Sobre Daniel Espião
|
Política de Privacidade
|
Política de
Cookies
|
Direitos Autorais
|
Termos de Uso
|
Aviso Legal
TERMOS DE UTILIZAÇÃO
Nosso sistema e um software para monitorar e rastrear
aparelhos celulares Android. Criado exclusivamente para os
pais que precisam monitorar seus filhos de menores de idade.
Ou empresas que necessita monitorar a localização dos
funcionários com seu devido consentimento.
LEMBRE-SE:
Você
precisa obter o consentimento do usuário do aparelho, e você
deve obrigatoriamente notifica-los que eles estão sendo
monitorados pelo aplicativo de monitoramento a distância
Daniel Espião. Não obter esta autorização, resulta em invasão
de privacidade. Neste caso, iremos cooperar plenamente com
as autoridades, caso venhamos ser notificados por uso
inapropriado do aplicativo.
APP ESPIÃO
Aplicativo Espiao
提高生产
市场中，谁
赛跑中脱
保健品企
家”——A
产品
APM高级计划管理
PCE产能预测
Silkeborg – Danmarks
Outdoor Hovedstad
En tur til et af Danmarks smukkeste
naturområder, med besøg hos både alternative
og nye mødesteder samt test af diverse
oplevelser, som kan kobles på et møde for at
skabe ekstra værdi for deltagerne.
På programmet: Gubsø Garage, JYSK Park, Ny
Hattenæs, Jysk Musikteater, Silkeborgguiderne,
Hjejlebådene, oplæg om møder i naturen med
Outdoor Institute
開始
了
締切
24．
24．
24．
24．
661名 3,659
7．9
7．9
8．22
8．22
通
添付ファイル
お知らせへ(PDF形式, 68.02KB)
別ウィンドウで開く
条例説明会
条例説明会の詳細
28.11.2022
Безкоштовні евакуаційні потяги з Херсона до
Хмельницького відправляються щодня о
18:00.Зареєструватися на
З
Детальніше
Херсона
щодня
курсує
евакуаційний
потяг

□ □ □ □ □ □ □

To-do item.
Set down every line of the rows above again, with no changes at all.

Reply.
Sobre Daniel Espião
|
Política de Privacidade
|
Política de
Cookies
|
Direitos Autorais
|
Termos de Uso
|
Aviso Legal
TERMOS DE UTILIZAÇÃO
Nosso sistema e um software para monitorar e rastrear
aparelhos celulares Android. Criado exclusivamente para os
pais que precisam monitorar seus filhos de menores de idade.
Ou empresas que necessita monitorar a localização dos
funcionários com seu devido consentimento.
LEMBRE-SE:
Você
precisa obter o consentimento do usuário do aparelho, e você
deve obrigatoriamente notifica-los que eles estão sendo
monitorados pelo aplicativo de monitoramento a distância
Daniel Espião. Não obter esta autorização, resulta em invasão
de privacidade. Neste caso, iremos cooperar plenamente com
as autoridades, caso venhamos ser notificados por uso
inapropriado do aplicativo.
APP ESPIÃO
Aplicativo Espiao
提高生产
市场中，谁
赛跑中脱
保健品企
家”——A
产品
APM高级计划管理
PCE产能预测
Silkeborg – Danmarks
Outdoor Hovedstad
En tur til et af Danmarks smukkeste
naturområder, med besøg hos både alternative
og nye mødesteder samt test af diverse
oplevelser, som kan kobles på et møde for at
skabe ekstra værdi for deltagerne.
På programmet: Gubsø Garage, JYSK Park, Ny
Hattenæs, Jysk Musikteater, Silkeborgguiderne,
Hjejlebådene, oplæg om møder i naturen med
Outdoor Institute
開始
了
締切
24．
24．
24．
24．
661名 3,659
7．9
7．9
8．22
8．22
通
添付ファイル
お知らせへ(PDF形式, 68.02KB)
別ウィンドウで開く
条例説明会
条例説明会の詳細
28.11.2022
Безкоштовні евакуаційні потяги з Херсона до
Хмельницького відправляються щодня о
18:00.Зареєструватися на
З
Детальніше
Херсона
щодня
курсує
евакуаційний
потяг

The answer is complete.